With the Australian summer now in full flow and unrelenting hot weather forecasted for the next few weeks, a drink of cold clean water sounds like heaven. However cut to a scene when an Australian is faced with a similar sultry situation in a developing country and nine out of ten wouldn’t even think about going for the nearest tap.
A new research, conducted as a part of CARE Australia’s Water Appeal has found out that 94% of Australians travelling in an under-developed nation such as Cambodia, Kenya and Indonesia wouldn’t dare to reach for the nearest tap for a drink. Three in five Australians when asked admitted to being struck down by diarrhoea or some sort of stomach virus while travelling to some overseas country.
Jenny Clement, CARE Australia’s country program manager admitted that it is a rare occurrence for an Australian to be sick by consuming drinking water, which she clarified only occurred when he is travelling overseas. However, for 884 million people across the globe the risk is as real as it can get. They routinely fall sick of such life threatening diseases as typhoid, e.coli, and cholera by simply quenching their thirst from taps.
“One in eight people worldwide do not have access to a clean, reliable water source. They are relying on drinking water that can cause a range of diarrhea-related illnesses, which kill more people worldwide than malaria, measles and HIV/AIDS combined,’ said Ms Clement. ‘Yet these deaths are easily preventable by building simple, lifesaving water management systems.”
As the summer sun keeps getting hotter Australians can look for respite by reaching for the nearest tap.
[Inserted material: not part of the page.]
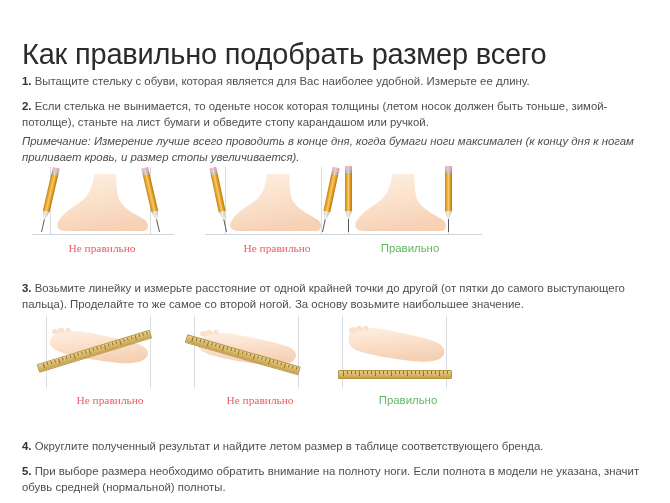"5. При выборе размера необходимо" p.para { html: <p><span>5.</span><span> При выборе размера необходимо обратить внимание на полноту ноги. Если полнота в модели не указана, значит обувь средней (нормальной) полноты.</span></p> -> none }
However that simple advice wouldn’t be as good for people in some of the poorest of nations.
“For most of us, if we are thirsty, we just reach for the nearest tap or water bottle. Yet across Asia and Africa, women walk an average of six kilometers a day to get water, a journey that can be exhausting, dangerous and means that they don’t have the time or energy for school, or earning a wage.”
CARE Australia aims to raise some $900,000 by the end of the year via its Water Appeal, said Ms Clement. The launch of the program has been done in the middle of the Australian summer just to emphasize how important the matter is to have access to clean and safe drinking water in developing nations.
“Clean water saves lives; it’s as simple as that,’ she said. ‘In Ethiopia, water and sanitation-related diseases are among the biggest killers of children under five. Yet these deaths can be prevented through simple, cost-effective solutions such as wells and water pumps.”
She also mentioned that via CARE Australia’s water-related projects millions of people have been benefitted with access to safe and clean drinking water in Asia-Pacific. She urged Australians to get behind this noble cause and contribute to it so that somewhere in a small community in Africa or Asia a difference can be made in the lives of hundreds of men, women and children.
“Last year, CARE helped more than 1.5 million people access safe drinking water, develop sustainable water management practices and improve hygiene and sanitation in countries including Cambodia, Myanmar, Ethiopia, Papua New Guinea, Timor-Leste and Zimbabwe. But to continue this work, we need more support.”
$60 will provide clean water for a family, $70 can provide hygiene training for a family and $400 will help drill a new fresh water borehole, which will provide clean water to an entire community.